Каждое утро он прочитывал газету Крушевана от первой до последней строки, с болезненным сладострастием впитывая в себя весь источаемый ею яд ненависти, а затем раскрывал альманах «Бессарабец» и вглядывался в портрет, пытаясь совместить в одном человеке завораживающие темные глаза, подернутые меланхолической грустью, и кипящую злобу, смертоносной лавой стекающую со страниц газеты. Но совместить не удавалось. Перед Пинхусом было два Крушевана: один неистовствовал, но был невидим и потому недосягаем, а другой — молча смотрел печальными глазами из книги и был совсем беззащитен. И именно этого, беззащитного, надо было… убить!

Два не совмещающихся Крушевана рождали в самом Пинхусе два разных голоса, и они вели между собой нескончаемый спор.

«Нет, как это можно, напасть на безоружного человека», — говорил один голос, на что второй отвечал ядовито и зло:

«Ты просто разнюнился, сдрейфил и ищешь оправданий. Трус! Да, трус! Это главная черта твоего жалкого племени. Поэтому вас и топчут ногами, поэтому плюют вам в лицо, бьют и убивают, вышвыривают из окон ваших детей. Ты думал, что на это способны только звери. А они — люди, с нормальными человеческими реакциями. Просто они презирают трусов. Это вы не люди, а не они. Вы достойны презрения, вот они и презирают вас. А когда приходит охота — убивают!.. В Кишиневе шестьдесят тысяч евреев, это тысяч пятнадцать взрослых здоровых мужчин. И никакого сопротивления. „Знамя“, „Новое время“ кричат, что евреи тоже били погромщиков. Если бы так! Нет, они все трусы, и ты такой же, как все. Двинул раз полицейскому и вообразил себя Бар-Кохбой… О, да, будь у Крушевана физиономия гориллы, как у того полицейского, ты бы, пожалуй, не дрогнул. Велика храбрость — застрелить зверя!.. Но ты увидел осмысленный человеческий взгляд и разнюнился. Цыплячья душа!
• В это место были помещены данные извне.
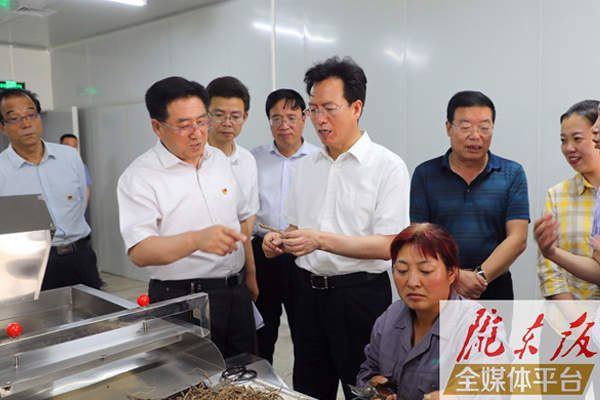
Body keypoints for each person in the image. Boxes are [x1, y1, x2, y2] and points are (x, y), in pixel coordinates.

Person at [262, 56, 410, 400]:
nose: (319, 119)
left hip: (359, 297)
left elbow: (389, 245)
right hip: (307, 295)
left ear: (356, 108)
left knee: (365, 391)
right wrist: (279, 241)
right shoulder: (308, 165)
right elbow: (295, 227)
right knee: (310, 387)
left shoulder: (387, 166)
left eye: (329, 109)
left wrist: (320, 240)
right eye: (313, 109)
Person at [116, 76, 257, 359]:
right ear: (157, 126)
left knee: (246, 371)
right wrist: (196, 240)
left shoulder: (218, 160)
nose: (197, 133)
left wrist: (250, 274)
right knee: (193, 375)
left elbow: (240, 219)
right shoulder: (140, 176)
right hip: (183, 299)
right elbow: (140, 251)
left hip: (236, 293)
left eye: (202, 121)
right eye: (184, 125)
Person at [410, 90, 529, 300]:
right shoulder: (425, 174)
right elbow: (420, 237)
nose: (475, 135)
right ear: (449, 127)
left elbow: (517, 238)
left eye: (484, 127)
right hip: (439, 287)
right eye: (465, 127)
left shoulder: (512, 173)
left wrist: (479, 277)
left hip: (494, 287)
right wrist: (455, 277)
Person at [0, 88, 101, 290]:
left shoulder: (69, 157)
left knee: (93, 309)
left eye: (31, 114)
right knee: (37, 312)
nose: (26, 123)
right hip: (28, 265)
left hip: (80, 257)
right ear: (3, 127)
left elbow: (80, 202)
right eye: (15, 118)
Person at [250, 88, 318, 364]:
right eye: (276, 118)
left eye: (291, 117)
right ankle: (258, 383)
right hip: (263, 252)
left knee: (306, 331)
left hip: (303, 253)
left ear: (304, 118)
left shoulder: (318, 159)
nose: (284, 125)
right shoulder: (253, 159)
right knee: (262, 332)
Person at [356, 223, 460, 400]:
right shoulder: (390, 318)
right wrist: (377, 390)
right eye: (402, 270)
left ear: (451, 273)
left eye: (425, 271)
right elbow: (368, 371)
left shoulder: (478, 330)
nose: (412, 282)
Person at [535, 100, 600, 300]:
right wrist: (576, 317)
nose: (569, 148)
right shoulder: (557, 195)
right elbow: (550, 272)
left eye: (577, 138)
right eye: (563, 140)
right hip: (570, 314)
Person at [60, 133, 91, 208]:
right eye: (68, 145)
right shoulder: (54, 165)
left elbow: (86, 188)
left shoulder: (81, 166)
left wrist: (84, 207)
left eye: (75, 145)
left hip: (76, 206)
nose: (72, 148)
Где тебе поднять твою трусливую руку не на гориллу, а на человека, хотя ты и знаешь, что на его совести — муки и кровь твоих братьев… Нет, Пинхус, не тебе быть народным мстителем. Носом ты, Пинхус, не вышел, своим длинным еврейским носом!..»

Много раз мысленно Пинхус произносил подобные монологи, бичуя себя то презрением, то иронией и сарказмом, но что-то сопротивлялось внутри, и он не двигался с места. Пока однажды, перестав обличать и гневаться, он не сказал себе мягко, как обреченному: «Ну, ладно, хватит. Ты все равно не сможешь жить, если не сделаешь этого. Встань и иди».

И ему стало ясно, что отступиться от задуманного он не волен, потому что кто-то другой, более сильный и властный, посылает его.